Anyway, I’m rambling on about nothing so I’m going to go now.

I think the idea with concequentialists is that the titles of good and evil aren’t truly applicable for what they are trying to accomplish. While they acknowledge some value in such systems (the prime example being deontological systems) the idea was never to divide action based on what the action is but by what it accomplishes. The idea that what the action produces is of value, not of what the action is: thus under a truly concequential system I don’t think there would a boundary of ‘good’ (permissable) and ‘bad’ (non-permissable) acts… merely the action that would maximize x (x being whatever your particular ethical system is trying to measure) to the highest degree would be the correct action to take. I suppose this could create a very short list with one ‘good’ and many ‘bad’ actions, but I think at this point the nomenclature would be useless.
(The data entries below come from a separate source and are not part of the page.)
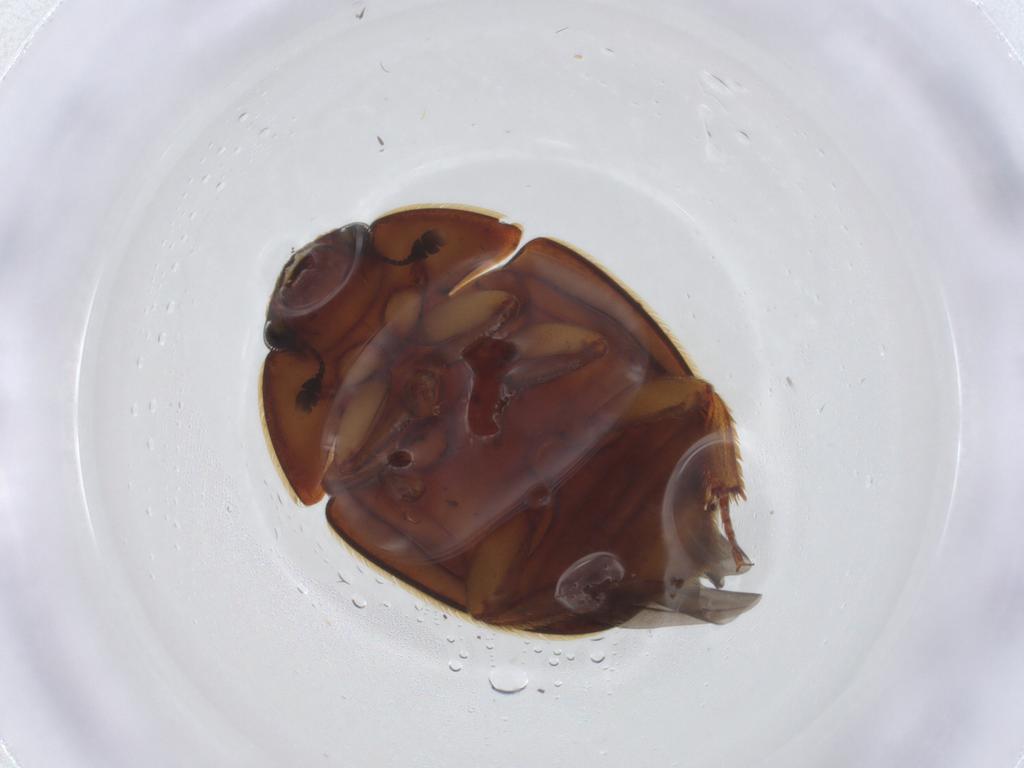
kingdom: Animalia
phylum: Arthropoda
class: Insecta
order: Coleoptera
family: Nitidulidae
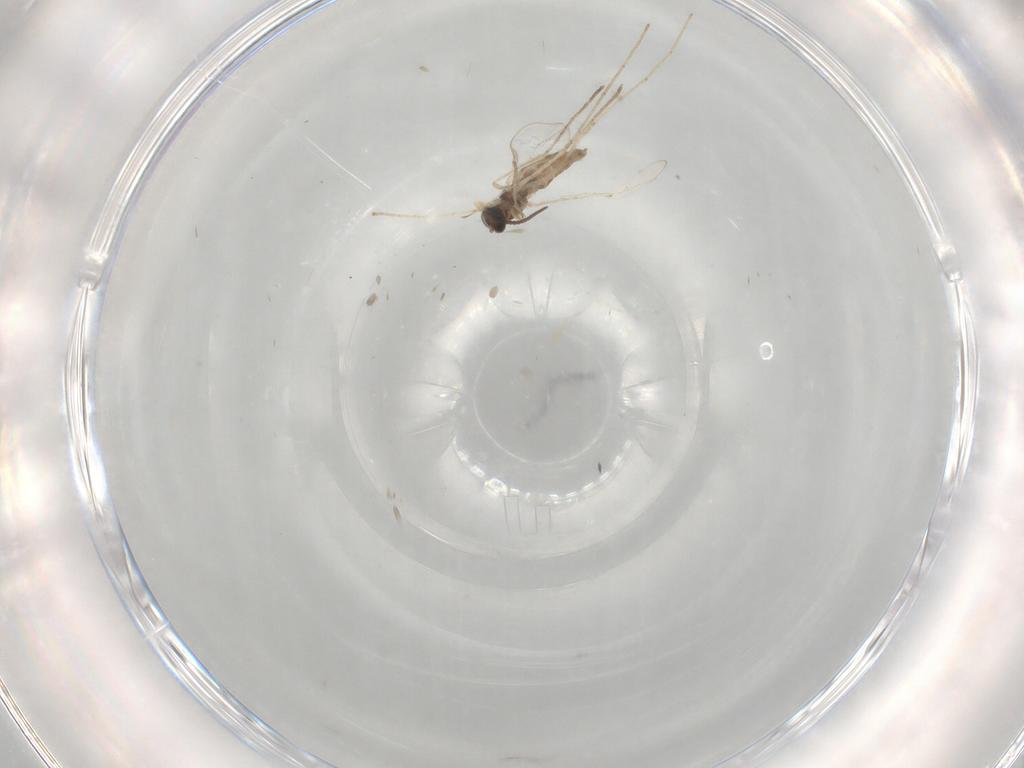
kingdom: Animalia
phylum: Arthropoda
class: Insecta
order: Diptera
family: Cecidomyiidae
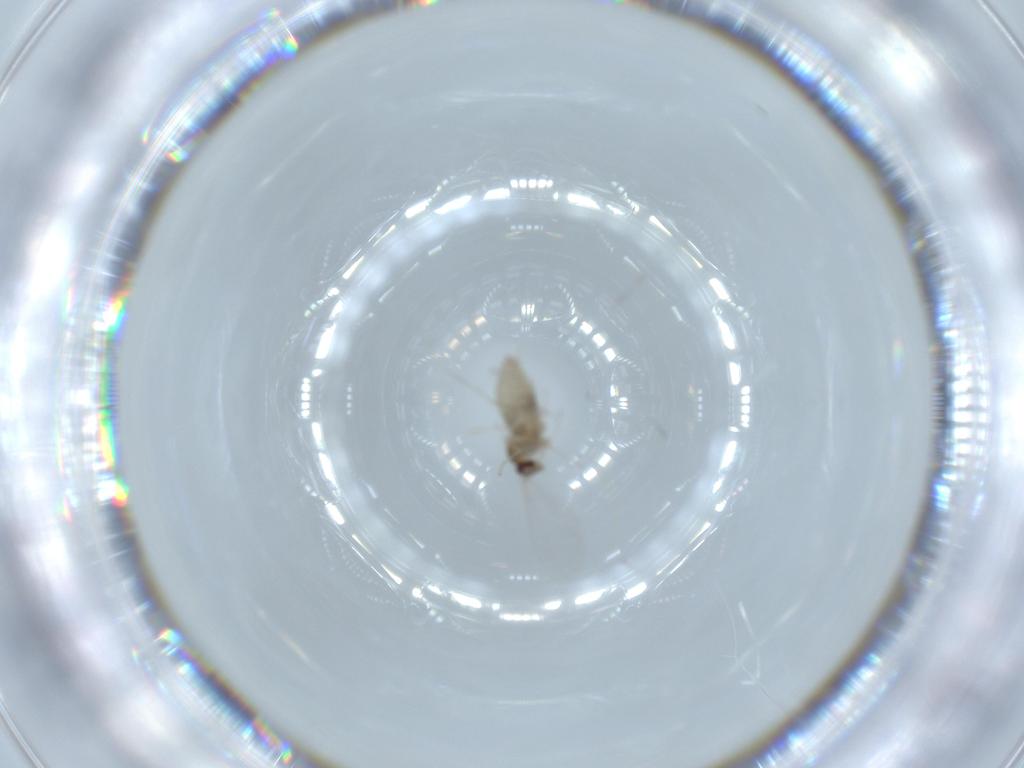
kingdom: Animalia
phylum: Arthropoda
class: Insecta
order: Diptera
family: Cecidomyiidae
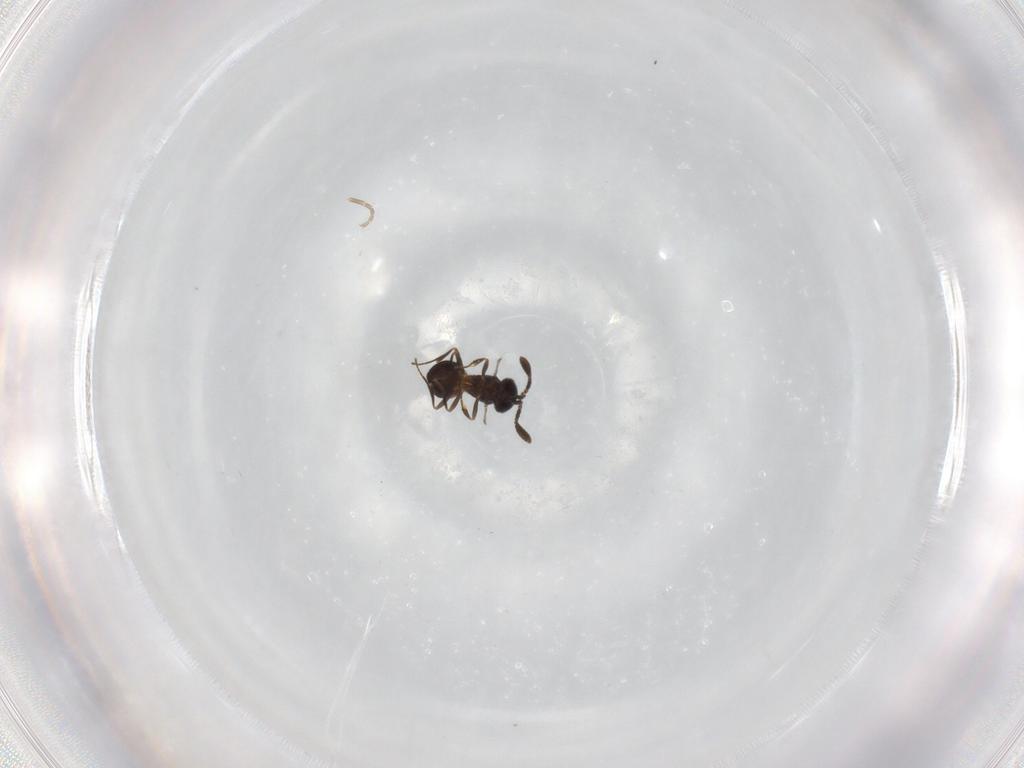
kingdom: Animalia
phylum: Arthropoda
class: Insecta
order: Hymenoptera
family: Scelionidae
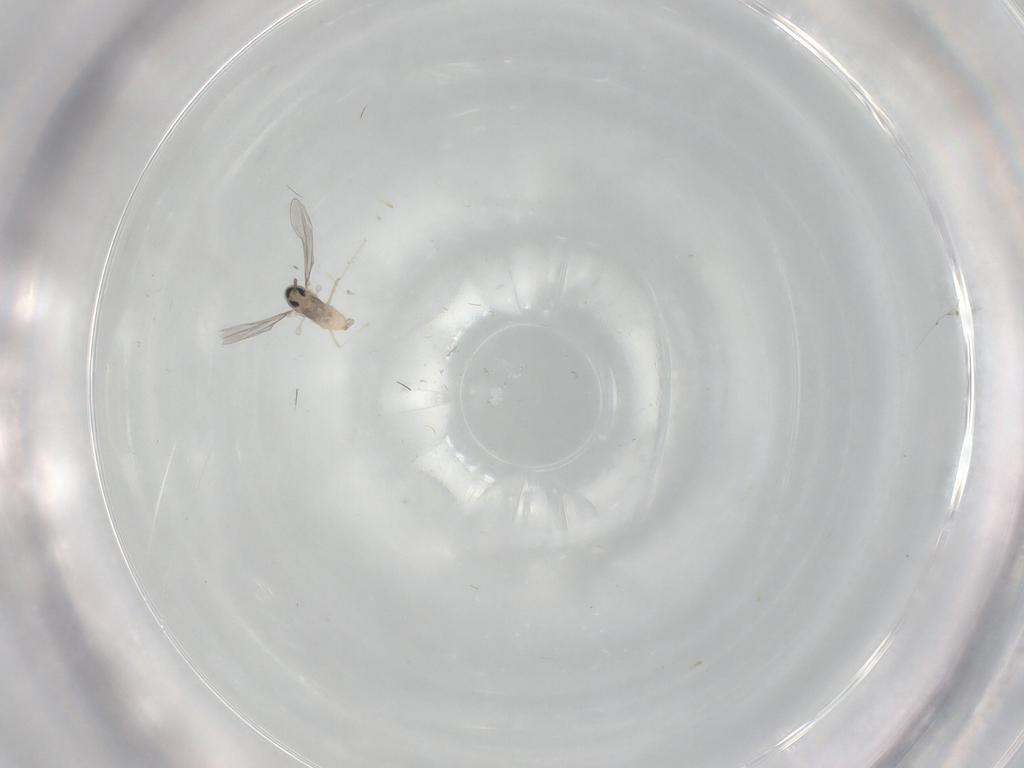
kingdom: Animalia
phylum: Arthropoda
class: Insecta
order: Diptera
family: Cecidomyiidae
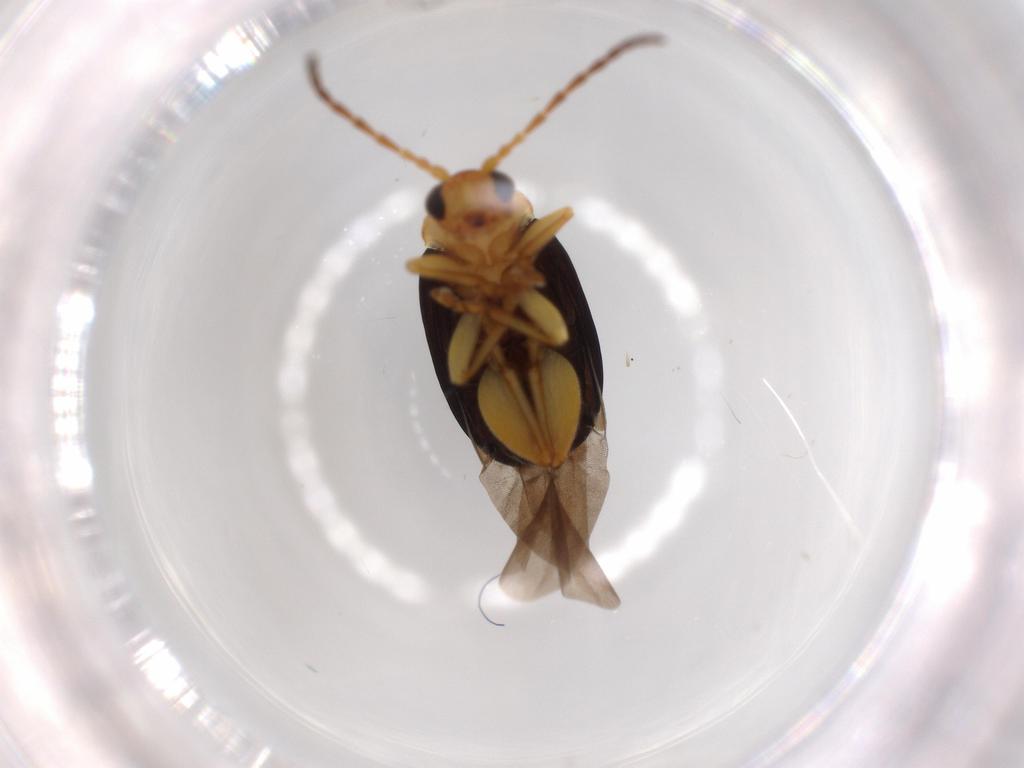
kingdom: Animalia
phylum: Arthropoda
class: Insecta
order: Coleoptera
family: Chrysomelidae
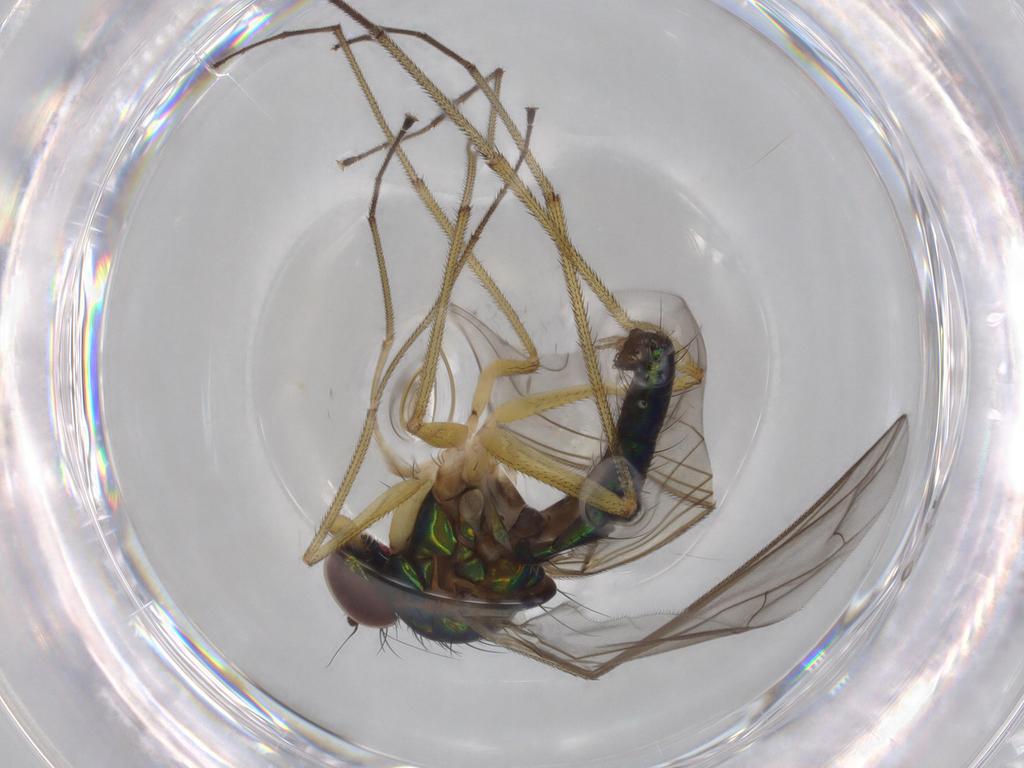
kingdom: Animalia
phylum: Arthropoda
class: Insecta
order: Diptera
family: Dolichopodidae
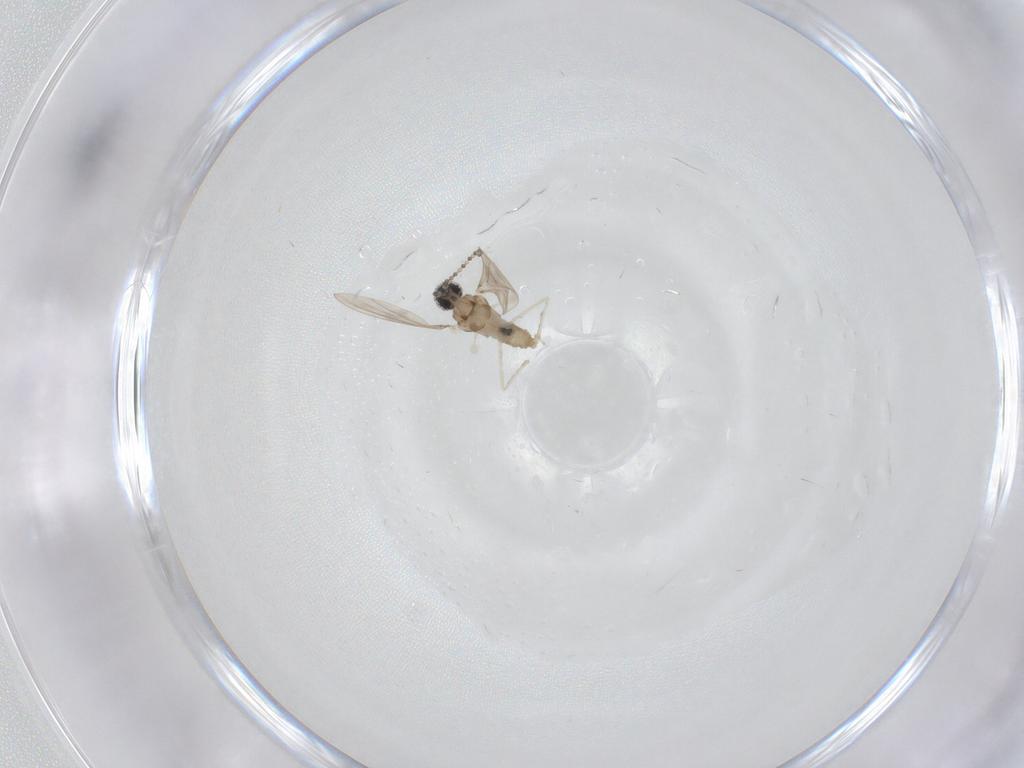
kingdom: Animalia
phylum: Arthropoda
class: Insecta
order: Diptera
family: Cecidomyiidae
Yeah, I think we’re on the same page, BlueChicken- the consequentialist ends up doing the right things, but has no real reason to call them ‘good’ things, or the other things ‘evil’. To that extent, I don’t really see what makes it a system of morals at all.

Xunzian

Is morality really about explaining behavior? Maybe that’s our difference, because I don’t see that as terribly important. Where you and I would agree (I think) is that 99% of the time, we don’t need any elaborate system to tell us right from wrong, that’s kind of natural, right? For that reason, when I’m thinking about morality, I’m thinking about the phenomenon of an act being evil- what it means to identify and experience something as being that way, and whether or we are observing something real about the act when we experience such. Identifying a rule that would keep us from doing the things we experience as forbidden in the first place seems rather…inconsequential.

I’m not sure how, in a virtue-based ethical system, you can have act be evil. We can have evil people, but the quality of an act itself is dependent upon the actor and its context. I speak in terms of consequences simply because that is the common currency of moral action, after all, if your moral system does not bring about good ends, then it probably should be discarded, though ‘good ends’ alone is (in my mind) insufficient to make a complete moral system from.

That is why Mencius argued that the sage was the measure of all things. Expanding on this, Fung Yu-lan said that the notion of “highest good” is real (we can imagine such a thing existing) but the “highest good” itself is not actual (just as there is no perfect square in the world, there is no “highest good”). In this case, the sage is the individual that understands the principle of the situation well enough to say, “good enough” since the “highest good” collapses as soon as it encounters actuality. Just as I can tell a square from a rectangle while recognizing that the square is not perfectly square (or even having seen a perfect square in my life!), so too can a cultivated individual tell right from wrong without demanding a representation of perfect goodness. From there, it just becomes a matter of discussing the penetrance of goodness in an individual.